EXERCISE MATERIALS section start

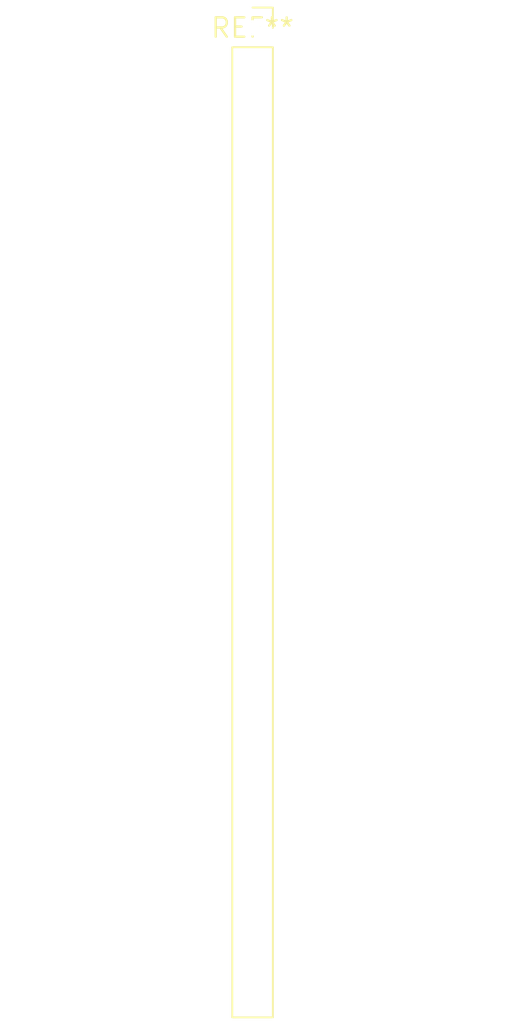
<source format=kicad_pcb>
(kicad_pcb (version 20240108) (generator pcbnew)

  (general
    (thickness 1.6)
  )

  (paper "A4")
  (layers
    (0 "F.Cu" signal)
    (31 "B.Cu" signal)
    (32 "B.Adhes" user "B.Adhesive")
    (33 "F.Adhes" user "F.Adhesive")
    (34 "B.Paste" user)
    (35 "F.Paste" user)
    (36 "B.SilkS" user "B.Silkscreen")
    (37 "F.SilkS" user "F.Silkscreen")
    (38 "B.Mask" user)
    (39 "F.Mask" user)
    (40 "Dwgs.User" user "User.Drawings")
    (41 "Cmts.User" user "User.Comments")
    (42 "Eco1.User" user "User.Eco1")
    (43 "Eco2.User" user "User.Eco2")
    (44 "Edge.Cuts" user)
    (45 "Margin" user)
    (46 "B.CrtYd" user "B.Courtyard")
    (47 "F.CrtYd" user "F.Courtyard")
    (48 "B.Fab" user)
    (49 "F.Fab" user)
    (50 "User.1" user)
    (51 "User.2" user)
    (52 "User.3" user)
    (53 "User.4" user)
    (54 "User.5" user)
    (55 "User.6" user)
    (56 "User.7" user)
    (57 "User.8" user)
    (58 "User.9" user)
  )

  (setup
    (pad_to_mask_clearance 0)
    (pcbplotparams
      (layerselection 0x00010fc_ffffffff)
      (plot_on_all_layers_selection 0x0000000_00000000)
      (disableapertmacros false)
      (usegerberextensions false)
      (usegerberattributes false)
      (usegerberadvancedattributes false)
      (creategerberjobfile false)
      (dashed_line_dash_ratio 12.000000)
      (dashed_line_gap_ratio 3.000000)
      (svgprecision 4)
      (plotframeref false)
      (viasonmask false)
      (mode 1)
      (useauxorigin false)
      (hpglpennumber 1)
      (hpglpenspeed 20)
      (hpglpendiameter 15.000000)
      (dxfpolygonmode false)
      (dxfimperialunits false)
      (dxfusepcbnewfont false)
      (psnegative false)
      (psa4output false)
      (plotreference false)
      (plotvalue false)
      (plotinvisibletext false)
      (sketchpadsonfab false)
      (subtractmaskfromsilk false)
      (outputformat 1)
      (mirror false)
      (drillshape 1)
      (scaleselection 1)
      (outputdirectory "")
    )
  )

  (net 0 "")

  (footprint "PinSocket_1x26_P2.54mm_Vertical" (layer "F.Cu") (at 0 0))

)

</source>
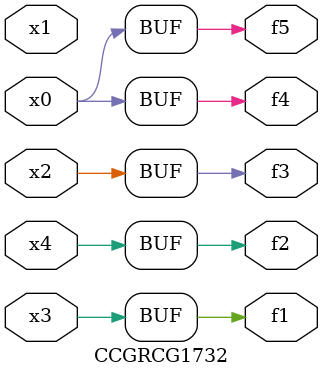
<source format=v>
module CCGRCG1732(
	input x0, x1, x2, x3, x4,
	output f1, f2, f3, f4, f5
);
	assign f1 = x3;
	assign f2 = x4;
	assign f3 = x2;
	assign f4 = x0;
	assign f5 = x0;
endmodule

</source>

EXERCISE MATERIALS section end

[PROBLEM] Pictures aside, reproduce all of the data exactly.

[YOUR SOLUTION]
<source format=kicad_pcb>
(kicad_pcb (version 20240108) (generator pcbnew)

  (general
    (thickness 1.6)
  )

  (paper "A4")
  (layers
    (0 "F.Cu" signal)
    (31 "B.Cu" signal)
    (32 "B.Adhes" user "B.Adhesive")
    (33 "F.Adhes" user "F.Adhesive")
    (34 "B.Paste" user)
    (35 "F.Paste" user)
    (36 "B.SilkS" user "B.Silkscreen")
    (37 "F.SilkS" user "F.Silkscreen")
    (38 "B.Mask" user)
    (39 "F.Mask" user)
    (40 "Dwgs.User" user "User.Drawings")
    (41 "Cmts.User" user "User.Comments")
    (42 "Eco1.User" user "User.Eco1")
    (43 "Eco2.User" user "User.Eco2")
    (44 "Edge.Cuts" user)
    (45 "Margin" user)
    (46 "B.CrtYd" user "B.Courtyard")
    (47 "F.CrtYd" user "F.Courtyard")
    (48 "B.Fab" user)
    (49 "F.Fab" user)
    (50 "User.1" user)
    (51 "User.2" user)
    (52 "User.3" user)
    (53 "User.4" user)
    (54 "User.5" user)
    (55 "User.6" user)
    (56 "User.7" user)
    (57 "User.8" user)
    (58 "User.9" user)
  )

  (setup
    (pad_to_mask_clearance 0)
    (pcbplotparams
      (layerselection 0x00010fc_ffffffff)
      (plot_on_all_layers_selection 0x0000000_00000000)
      (disableapertmacros false)
      (usegerberextensions false)
      (usegerberattributes false)
      (usegerberadvancedattributes false)
      (creategerberjobfile false)
      (dashed_line_dash_ratio 12.000000)
      (dashed_line_gap_ratio 3.000000)
      (svgprecision 4)
      (plotframeref false)
      (viasonmask false)
      (mode 1)
      (useauxorigin false)
      (hpglpennumber 1)
      (hpglpenspeed 20)
      (hpglpendiameter 15.000000)
      (dxfpolygonmode false)
      (dxfimperialunits false)
      (dxfusepcbnewfont false)
      (psnegative false)
      (psa4output false)
      (plotreference false)
      (plotvalue false)
      (plotinvisibletext false)
      (sketchpadsonfab false)
      (subtractmaskfromsilk false)
      (outputformat 1)
      (mirror false)
      (drillshape 1)
      (scaleselection 1)
      (outputdirectory "")
    )
  )

  (net 0 "")

  (footprint "PinSocket_1x26_P2.54mm_Vertical" (layer "F.Cu") (at 0 0))

)

</source>
<source format=v>
module CCGRCG1732(
	input x0, x1, x2, x3, x4,
	output f1, f2, f3, f4, f5
);
	assign f1 = x3;
	assign f2 = x4;
	assign f3 = x2;
	assign f4 = x0;
	assign f5 = x0;
endmodule

</source>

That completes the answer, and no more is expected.